I am pointing at the less visible yet widespread war that thrives on hatred, gnawing at the values without which a society cannot function as a unit. This war has escalated to such an extent that psychologists say a sizable section of the nation’s populace is showing clear symptoms of acute character disorder needing immediate psychiatric assistance.



Mind you, the malady is of a national scale, more pervasive than the cholera outbreak in western Nepal!



A malady of character disorder is characterized by a pathologically elevated sense of self-righteousness. People with such disorder feel no responsibility for what they are or what their living conditions are. For such people, their being poor and unsuccessful has no relation to their laziness or dumbness. For them, anyone who drives a private car is corrupt, and anyone who owns a house has plundered. For the malady-stricken populace, everything is back and white, and all their inadequacies are someone else’s responsibility.



Even nature! If you don’t believe it, here is a recent case.



In the night of July 27, some 200 believers of such a simplistic philosophy of life taught them by the greatest communist leaders of the 21st century stormed a journalist’s house in Kathmandu to burn the house.



It had rained cats and dogs that day and the whole valley was waterlogged. But these 200 youths wouldn’t have anything to do with the fact that it had rained 99 millimeters in Kathmandu that day, as if to make up for a long, dry spell. Naturally for them, climate change and its impacts on the water cycle were non-issues. Their natural reflex was to find someone responsible for the rain and for the two inches of water that was flowing over a road leading to their ‘squatters’ settlement’, and to punish that person.



The men singled out this house because the family that lives in it had floated an idea two years ago that the pungent stream that the road used to be back then could be converted into a road by placing wide-radius hume pipes over it. The ‘squatters’ bought the idea, metropolitan authorities released the budget and the stream was finally converted into a motorable road a year ago.



But on the night of July 27, the ‘squatters’ didn’t give a thought to the fact that for a whole year they had slept peacefully in their houses without being disturbed by the gurgle of semi-solid human waste that used to flow openly on the stream, and without having to inhale air flavored with that waste.



“Burn this house,” they shouted, while it continued to rain. Police arrived and the youths were intimidated with threats of arrest. They left agreeing to discuss the issue the next morning. But the next morning, there was no water left over the road, and therefore nothing left to discuss!

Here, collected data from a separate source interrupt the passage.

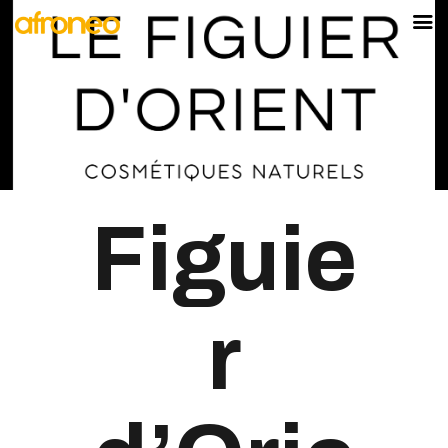
AFRONEO
PAVILLON DU
SÉNÉGAL
MARKET
LA SCÈNE
AFYA
Figuie
DEVENIR
EXPOSANT
r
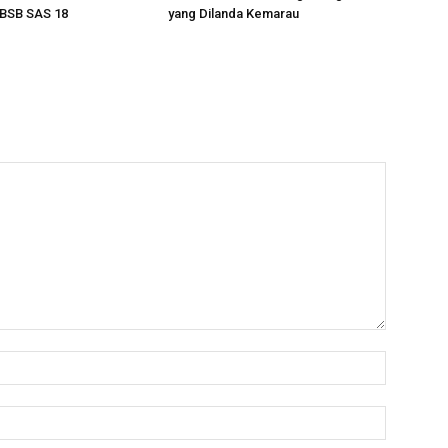
BSB SAS 18
yang Dilanda Kemarau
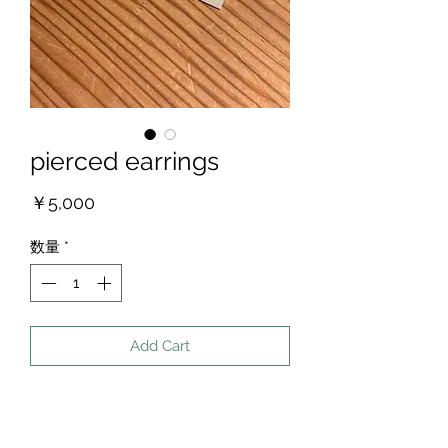
pierced earrings
価
￥5,000
格
数量
*
Add Cart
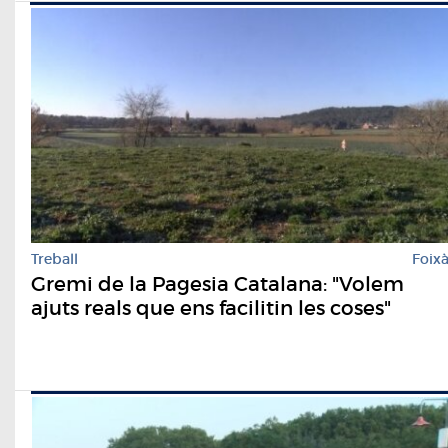
Treball
Foix
Gremi de la Pagesia Catalana: "Volem
ajuts reals que ens facilitin les coses"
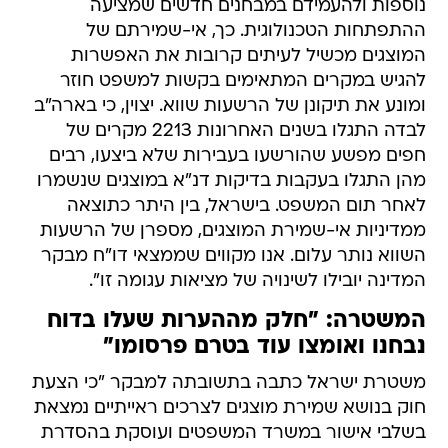
נוספות ולהעמידם במבחנים חדשים שמציעה
ההתפתחות הטכנולוגית. כך, אי-שמירתם של
המוצגים מכשיל לעיתים קרובות את האפשרות
להגיש במקרים המתאימים בקשות למשפט חוזר
ומונע את תיקונן של הרשעות שווא. יצוין, כי בארה"ב
לבדה התגלו בשנים האחרונות 2213 מקרים של
חפים מפשע שהורשעו בעבירות שלא ביצעו, רבים
מהן התגלו בעקבות בדיקות דנ"א במוצגים שנשמרו
לאחר תום המשפט. בישראל, בין היתר כתוצאה
ממדיניות אי-שמירת המוצגים, מספרן של הרשעות
השווא נותר עלום. אנו מקווים שממצאי דו"ח מבקר
המדינה יובילו לשינויה של מציאות עגומה זו".
המשטרה: "חלק מההערות שעלו בדוח
נבחנו ואומצו עוד בטרם פרסומו"
משטרת ישראל כתבה בתשובתה למבקר "כי הצעת
חוק בנושא שמירת מוצגים לצרכים ראייתיים נמצאת
בשלבי אישור במשרד המשפטים ועוסקת בהסדרת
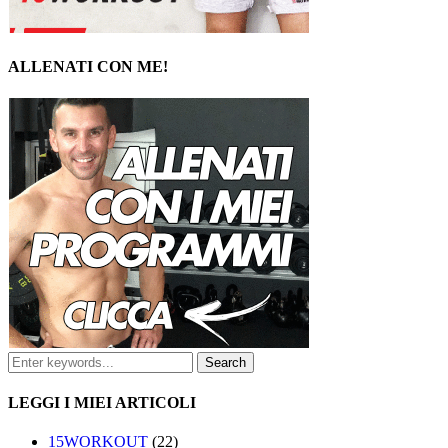
ALLENATI CON ME!
LEGGI I MIEI ARTICOLI
15WORKOUT
(22)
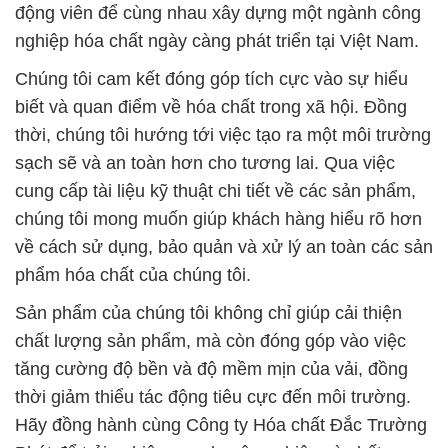
động viên để cùng nhau xây dựng một ngành công
nghiệp hóa chất ngày càng phát triển tại Việt Nam.
Chúng tôi cam kết đóng góp tích cực vào sự hiểu
biết và quan điểm về hóa chất trong xã hội. Đồng
thời, chúng tôi hướng tới việc tạo ra một môi trường
sạch sẽ và an toàn hơn cho tương lai. Qua việc
cung cấp tài liệu kỹ thuật chi tiết về các sản phẩm,
chúng tôi mong muốn giúp khách hàng hiểu rõ hơn
về cách sử dụng, bảo quản và xử lý an toàn các sản
phẩm hóa chất của chúng tôi.
Sản phẩm của chúng tôi không chỉ giúp cải thiện
chất lượng sản phẩm, mà còn đóng góp vào việc
tăng cường độ bền và độ mềm mịn của vải, đồng
thời giảm thiểu tác động tiêu cực đến môi trường.
Hãy đồng hành cùng Công ty Hóa chất Đắc Trường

This is a small incident in a country where a former prime minister was clown enough to tell the press that an incident cannot be called violent unless someone gets killed. What profound wisdom! A school van with kids inside getting attacked by mobs is a non-issue! The driver of a car being hurled with expletives and being threatened with arson for the simple reason that he arrived in the area without realizing that some youths had just engaged in a gang-fight and the ones’ who had been bashed up had decided to stop traffic does not even qualify for a topic of discussion!



The war fought in the name of the people glorified anger, violence, retribution, and instant justice. In the name of the peace process, social outcasts, career discards, thieves, murderers and plunderers were rewarded with high offices, thus reinforcing the idea that these are indeed virtues that must be honed and demonstrated as widely as possible and to as big an audience as possible.



While all this happens, sensible citizens await the age of reason. They hope, because that is what one must do when things go as awfully wrong as it has in our country. They tolerate, they remain patient, they talk politely, and they are cautious because they want to survive to see the day when they can sit over a cup of coffee with friends and laugh at the nightmare they lived through.